I was smiling as I stepped on to the train. ‘How are you going to get home?’

Wizzie nodded to the Chinese takeaway outside the station. ‘My brother works there. I’ll let him walk me home. He’s a penny short of a pound, but nobody messes with my bro.’ She said it with pride. ‘He’ll look after me.’

The train doors were about to close. ‘We can’t let them get away with it, Wizzie,’ I said.

Wizzie shook her head. ‘I can’t grass on them. I won’t. I’ll take the blame before I do that.’

And she would too. She would risk all the trouble in the world. And she would take all the blame on herself so the rest of the Hell Cats wouldn’t be involved. She’d do all this, rather than grass on the Black Widows.

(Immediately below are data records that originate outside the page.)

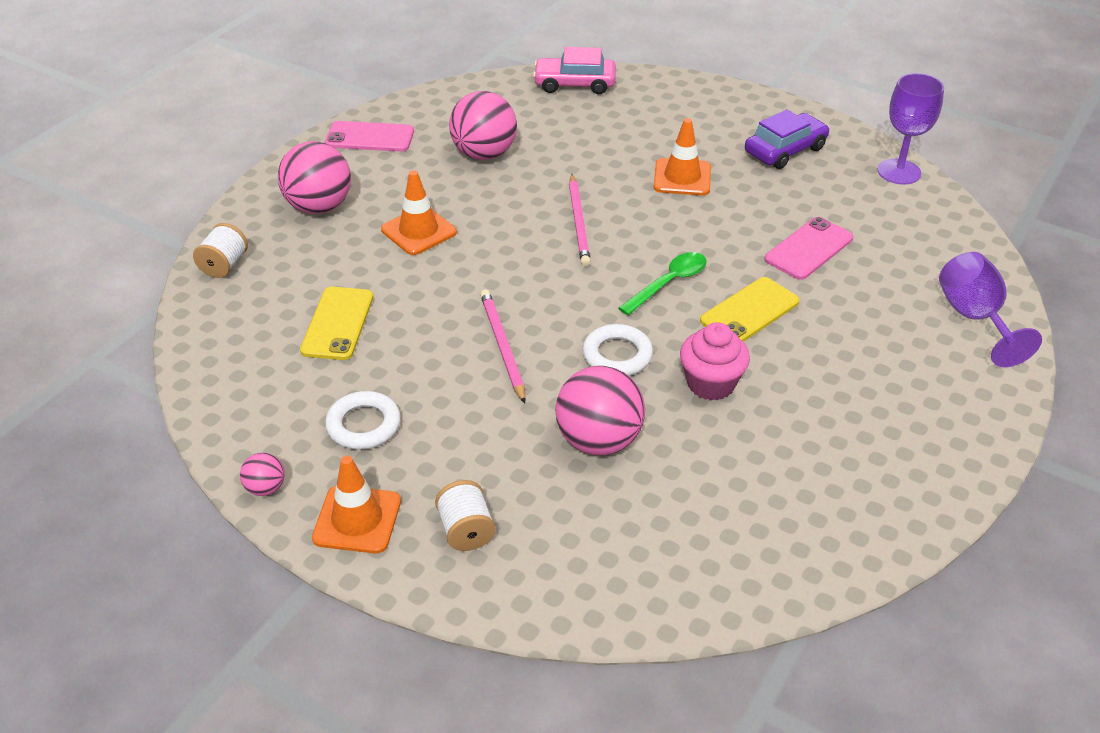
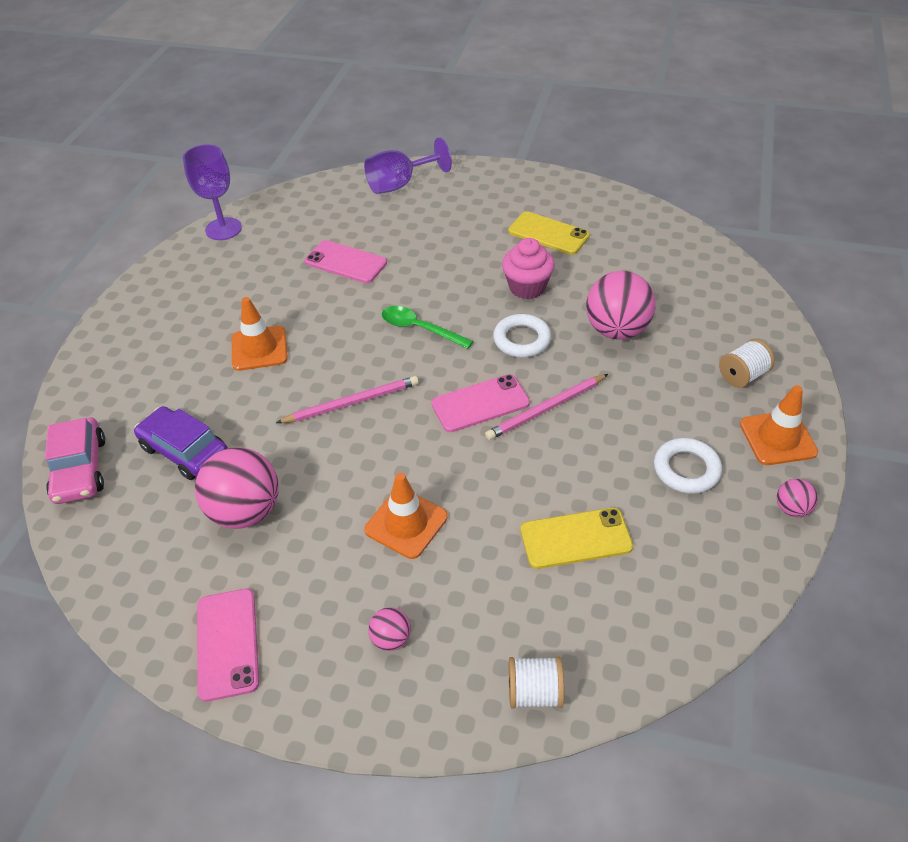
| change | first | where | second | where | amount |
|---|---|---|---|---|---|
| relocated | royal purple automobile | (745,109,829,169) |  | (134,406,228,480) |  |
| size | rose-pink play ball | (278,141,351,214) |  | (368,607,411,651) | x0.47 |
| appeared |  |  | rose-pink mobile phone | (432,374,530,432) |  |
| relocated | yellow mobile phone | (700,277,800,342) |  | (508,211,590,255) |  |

It was up to me, I decided. ‘You can’t grass, Wizzie,’ I said. ‘But I can.’





Chapter Fifty-Eight


I’m going to be watching over my shoulder for a long time to come. The Black Widows don’t give up easily. They say they’re going to get me. But after I told the police what I knew, it was easy for them to prove the Black Widows were the ones who set fire to Erin’s flat. Seems they’d done the same thing before to girls who had got on the wrong side of them. Added to that, they had another grudge against the Brodies. It turned out that Erin’s brother, Calum, had ditched one of them. She was the one who broke down and told the police the whole story. In fact it was a double confession. They’d mugged the old woman too.

So, with any luck, I won’t have to be involved in any trial.